State and US Regional Policies

Belt and Suspenders and More: A Look at the Incremental Impact of Energy Efficiency Subsidies

Sep 25, 2014 | Sebastien Houde, Joseph E. Aldy

Lawmakers employ a number of policy instruments to promote energy efficiency, including regulatory mandates, information campaigns, and technology subsidies. For energy-consuming durable goods, consumers often purchase products ultimately eligible for a subsidy because of their design under an energy efficiency standard and marketing subject to government-required information disclosure policies. Appliances such as refrigerators, dishwashers, and clothes washers, for example, fall into this category—they are subject to minimum energy efficiency standards set at the federal level and eligible for various rebates and tax credits, and manufacturers are required to disclose typical annual energy usage. Against the reality of limited resources and in a complicated landscape of overlapping, often redundant policy tools in play, what is the incremental impact of energy efficiency subsidies on energy outcomes, and why is it important?

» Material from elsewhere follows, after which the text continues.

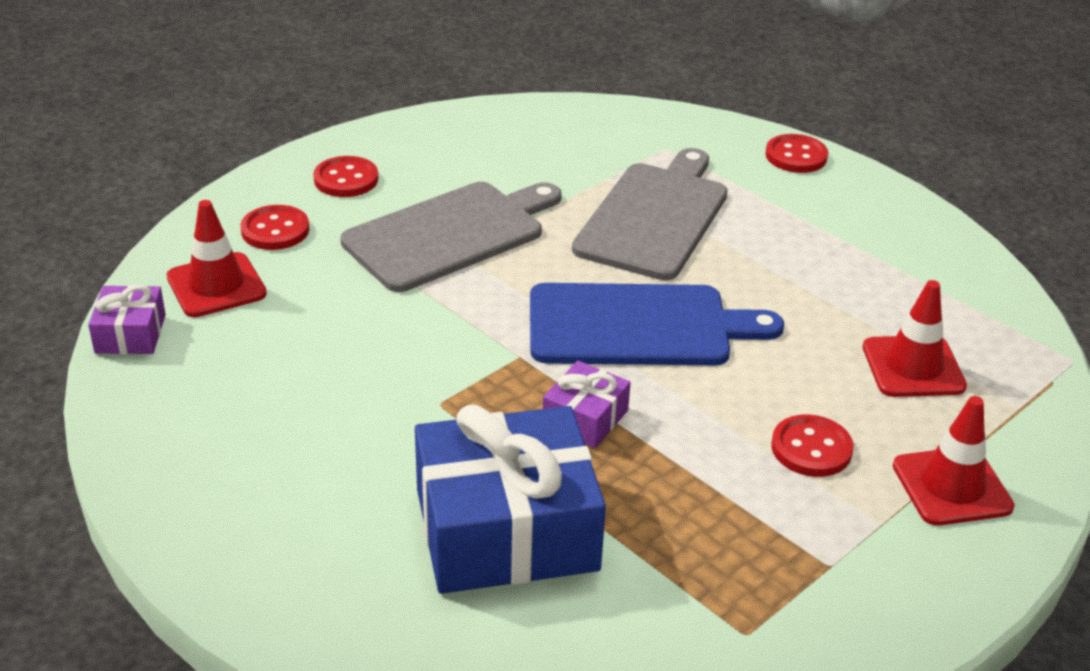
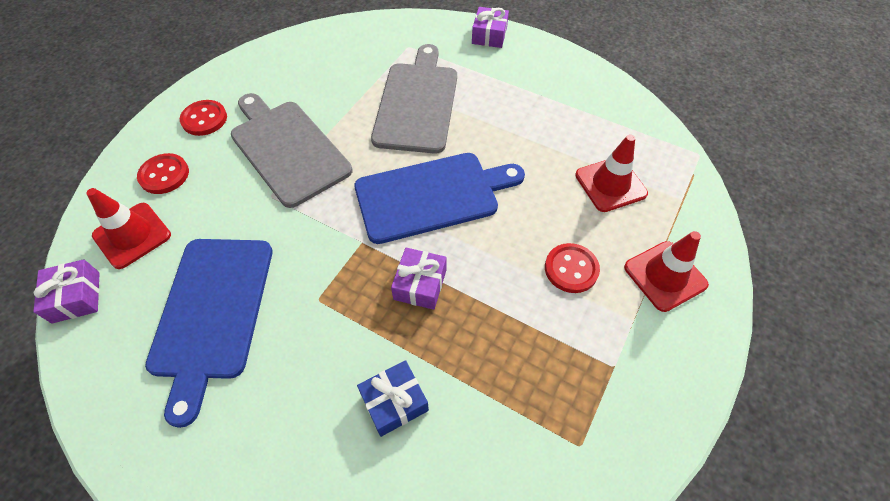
camera: 15 degrees left, 20 degrees up
(297, 386) = (212, 312): none -> blue cutting board
(450, 234) = (287, 149): grey cutting board -> grey cutting board turned 75 degrees counterclockwise
(506, 530) = (394, 402): blue gift -> blue gift, size x0.46
(796, 156) = (489, 35): red button -> purple gift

In a new RFF discussion paper, we investigate the impact of the largest subsidy program for energy efficient appliances implemented in the United States.  Determining the incremental impact of subsidies in this context is important for three reasons. First, subsidy instruments, such as tax credits and rebates, have frequently been “turned on” for short periods of time and then “turned off” (for example, through the one-time 2009 economic stimulus bill, occasional tax extender bills, and occasional utility rebate programs). For this reason, subsidies, in practice, appear to be a marginal policy measure where energy efficiency is concerned. Second, subsidies are the marginal policy lever on the extensive margin, which facilitates our analysis since we clearly observe when the programs turn on and off, in contrast to the gradual changes in the revision of minimum efficiency standards and mandatory information disclosure. Third, such subsidies may be employed to an even greater extent in the future, making current analysis important for future decisionmaking.

To quantify the impact of subsidies on energy outcome, we examined the State Energy Efficient Appliance Rebate Program (SEEARP). Informally known as “Cash for Appliances,” the program delivered $300 million to state governments to fund rebates to consumers purchasing residential appliances certified by the US Environmental Protection Agency’s (EPA) Energy Star program. We estimate the energy savings for the three major appliance categories that attracted the most funds: refrigerators, clothes washers, and dishwashers. Our results indicate that the program did not have a meaningful impact on overall electricity consumption. For example, the average energy savings for refrigerator rebate programs was a statistically significant but economically minuscule 0.08 percent. This reflects the very high rate of free-riding behavior by individuals claiming the rebates. We estimate that the ratio of “switchers” (individuals who switch from a non–Energy Star to an Energy Star–rated appliance as a result of the rebate) to “freeriders” (individuals claiming rebates who would have purchased an Energy Star-rated appliance even in the absence of the rebate program) is 1:10, 1:12, and 3:8, for refrigerators, clothes washers, and dishwashers, respectively. As a result, the cost per kilowatt-hour saved is on the order of about $0.25 to $1.50, depending on assumptions and appliance category. The low end of this range is four times the average cost-effectiveness of utility-sponsored energy efficiency programs.

Spending on utility consumer–funded energy efficiency programs is not insignificant, at an estimated $5 billion in 2010—and some expect that these expenditures could double in the next decade. Appliance rebates, such as those we examined, have traditionally been a significant component of such programs, and likely will continue to be. In its proposed Clean Power Plan to reduce greenhouse gas emissions from the power sector, for example, EPA notes that rebates for high-efficiency appliances could represent one approach for achieving such reductions. Our findings could inform how policymakers and program managers at all levels could customize energy efficiency programs to promote cost-effectiveness and maximize their net social benefit.